==== DATA SHOWN

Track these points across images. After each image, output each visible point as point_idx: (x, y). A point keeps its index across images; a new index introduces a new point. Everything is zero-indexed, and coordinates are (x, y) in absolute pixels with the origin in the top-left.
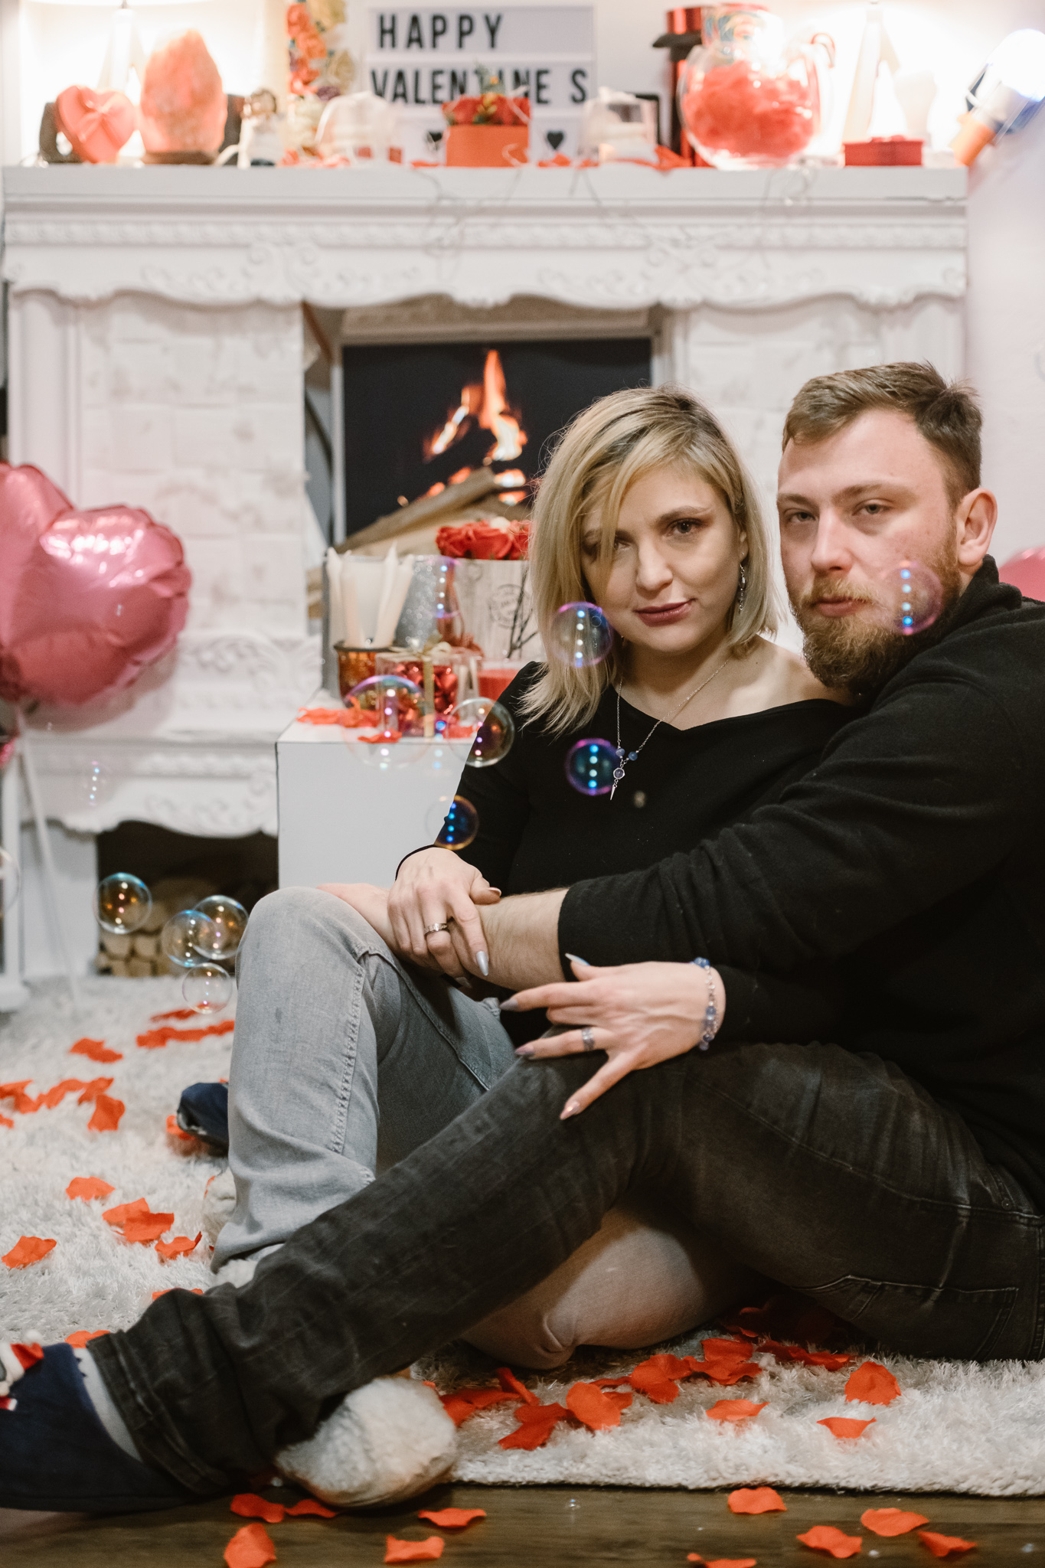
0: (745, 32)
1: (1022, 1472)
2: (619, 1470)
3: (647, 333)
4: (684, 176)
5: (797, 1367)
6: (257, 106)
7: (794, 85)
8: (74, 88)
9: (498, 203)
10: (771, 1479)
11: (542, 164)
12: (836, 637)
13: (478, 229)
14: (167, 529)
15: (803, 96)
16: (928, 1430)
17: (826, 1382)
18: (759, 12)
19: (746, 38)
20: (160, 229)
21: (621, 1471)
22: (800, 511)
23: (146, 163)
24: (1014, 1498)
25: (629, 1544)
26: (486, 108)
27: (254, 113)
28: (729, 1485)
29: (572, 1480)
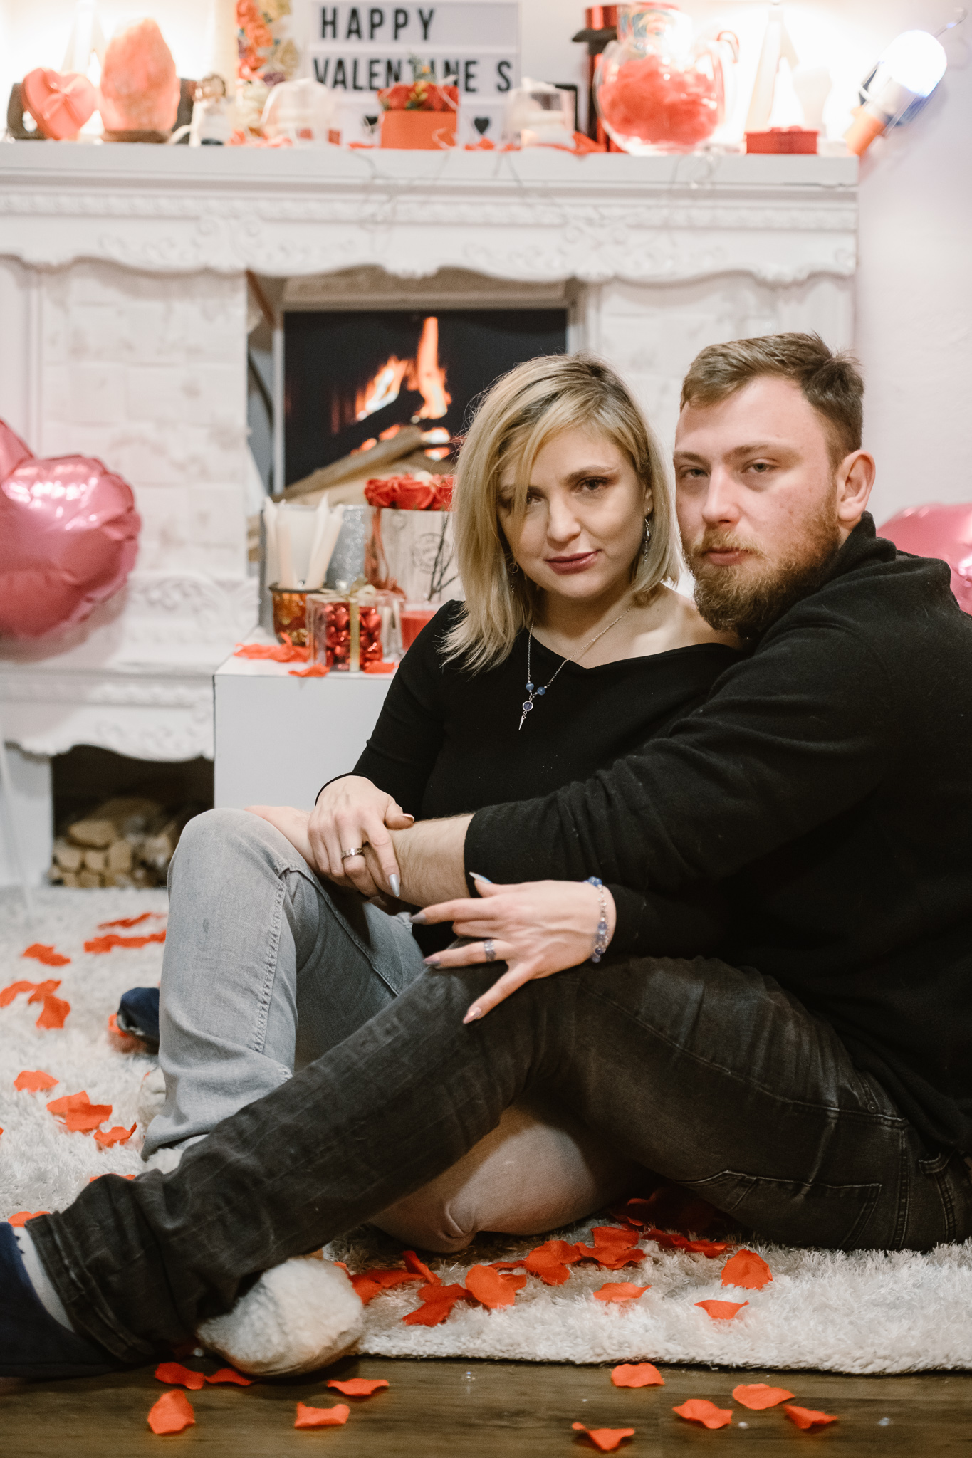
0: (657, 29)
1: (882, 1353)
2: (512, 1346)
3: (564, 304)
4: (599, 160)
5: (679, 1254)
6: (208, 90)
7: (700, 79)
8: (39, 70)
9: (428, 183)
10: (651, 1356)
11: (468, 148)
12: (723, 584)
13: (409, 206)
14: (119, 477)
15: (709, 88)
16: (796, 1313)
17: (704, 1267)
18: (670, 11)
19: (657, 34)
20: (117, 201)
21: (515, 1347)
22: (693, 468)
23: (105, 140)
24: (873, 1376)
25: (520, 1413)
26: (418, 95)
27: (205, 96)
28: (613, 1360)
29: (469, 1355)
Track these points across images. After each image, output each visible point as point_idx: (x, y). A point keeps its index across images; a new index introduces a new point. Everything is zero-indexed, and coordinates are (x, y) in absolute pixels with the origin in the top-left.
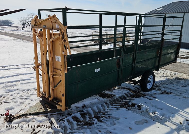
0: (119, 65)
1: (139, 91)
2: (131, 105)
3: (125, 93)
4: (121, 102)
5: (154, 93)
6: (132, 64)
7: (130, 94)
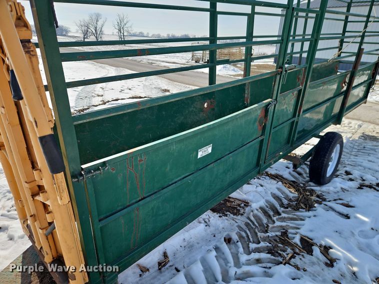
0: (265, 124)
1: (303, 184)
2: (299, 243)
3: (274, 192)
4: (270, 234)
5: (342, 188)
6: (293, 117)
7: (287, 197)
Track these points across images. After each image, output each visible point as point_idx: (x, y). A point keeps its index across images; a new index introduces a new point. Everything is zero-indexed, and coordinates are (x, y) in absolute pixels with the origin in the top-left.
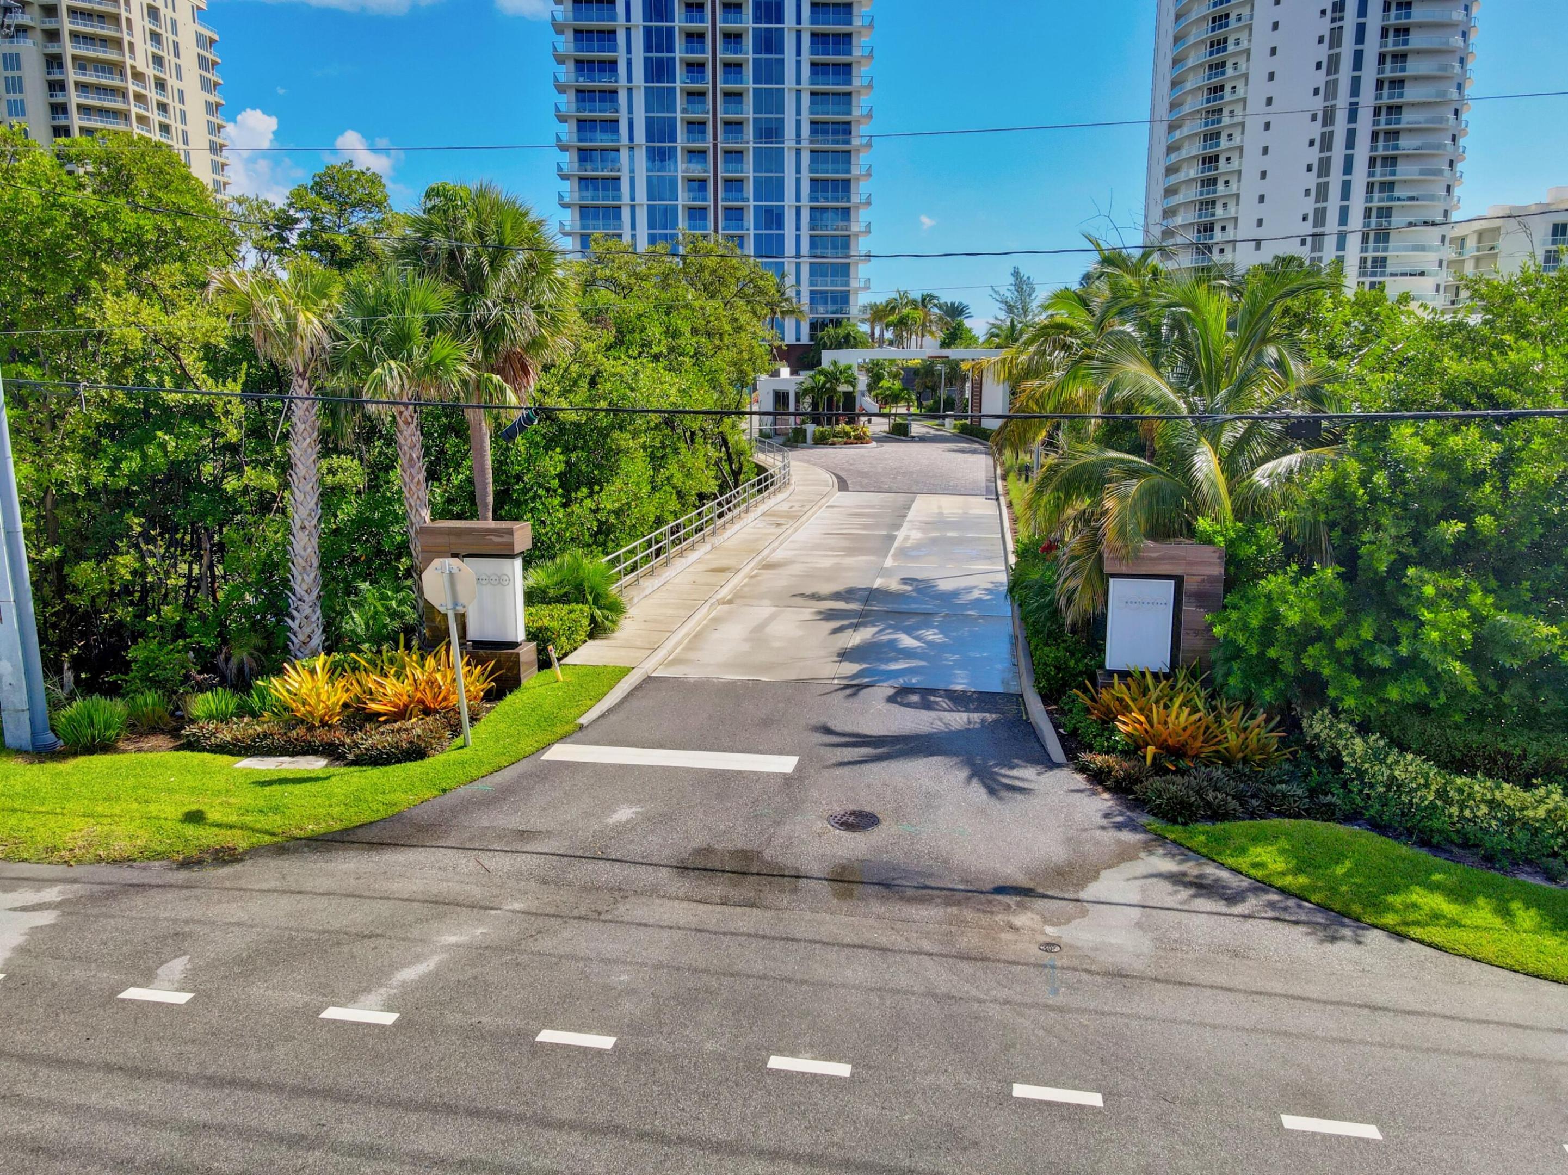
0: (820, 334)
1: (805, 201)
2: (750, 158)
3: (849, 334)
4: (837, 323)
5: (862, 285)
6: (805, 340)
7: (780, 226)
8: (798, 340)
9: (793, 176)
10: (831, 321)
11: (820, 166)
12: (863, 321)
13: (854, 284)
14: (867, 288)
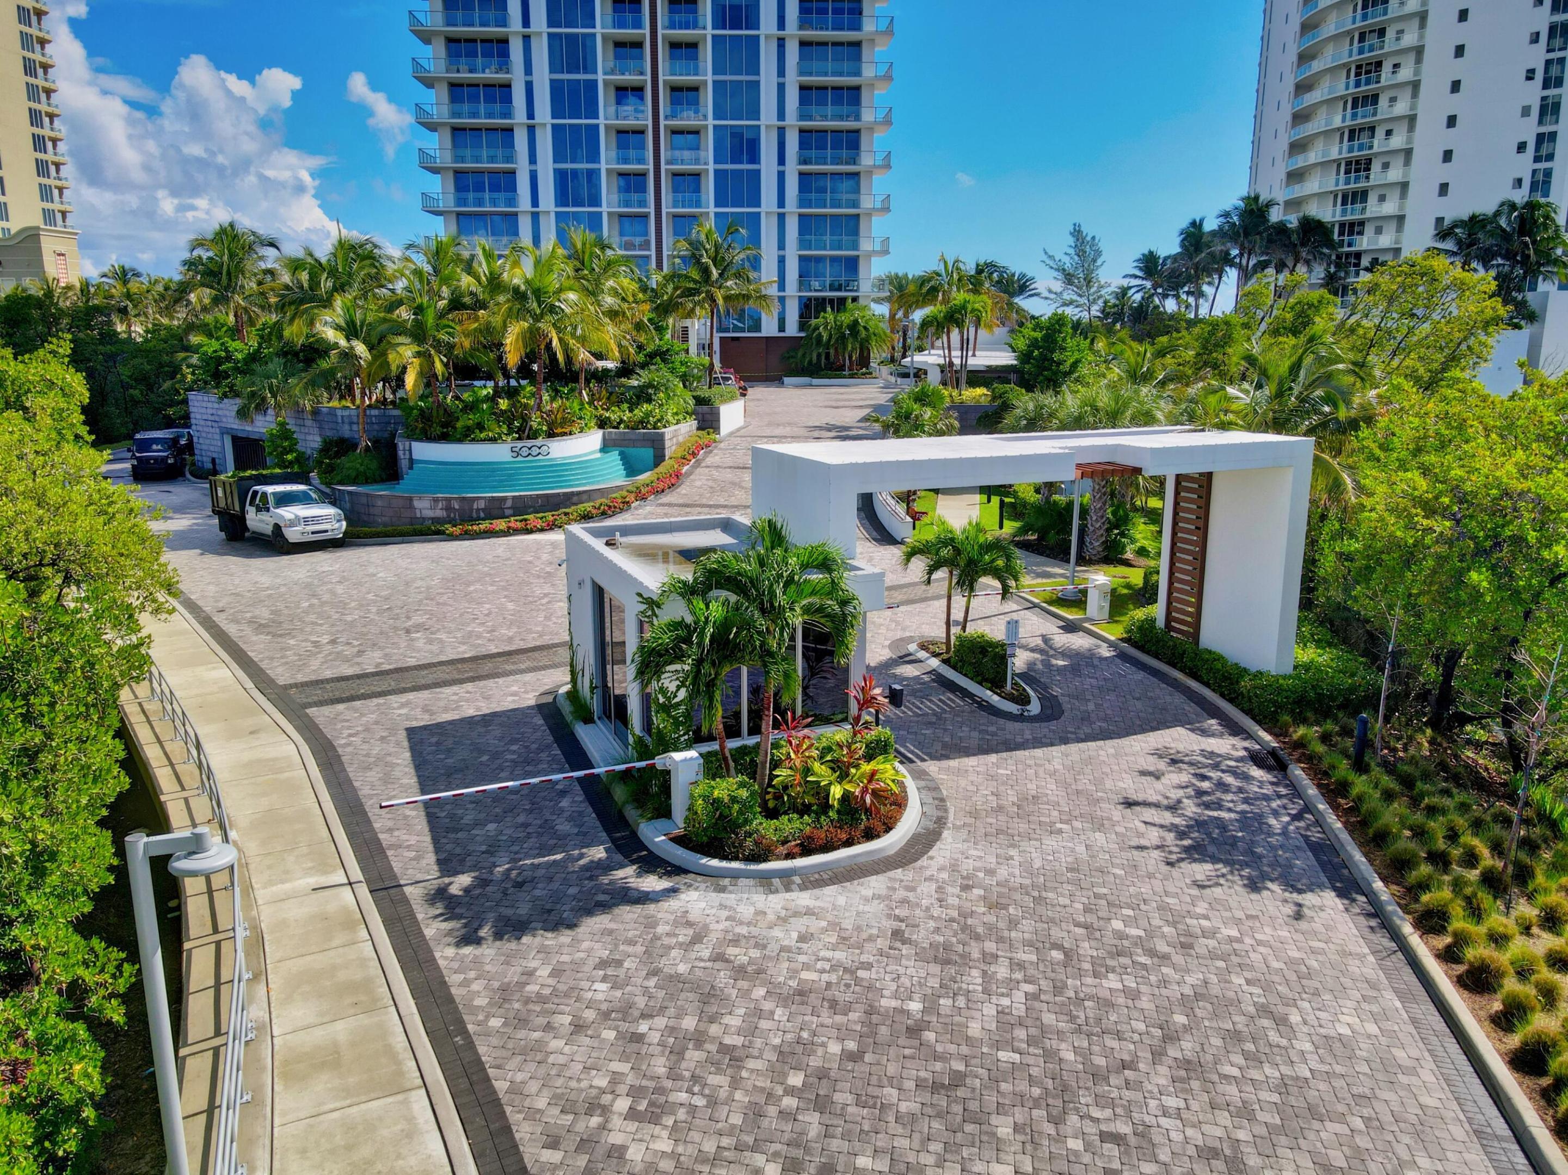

========

Exactly those lines that run from the line holding "5: (862, 285)" to the end of the listing above, both included, are to be reproduced, with pictures left out.

*ANSWER TO THE EXERCISE*.
5: (862, 285)
6: (805, 340)
7: (780, 226)
8: (798, 340)
9: (793, 176)
10: (831, 321)
11: (820, 166)
12: (863, 321)
13: (854, 284)
14: (867, 288)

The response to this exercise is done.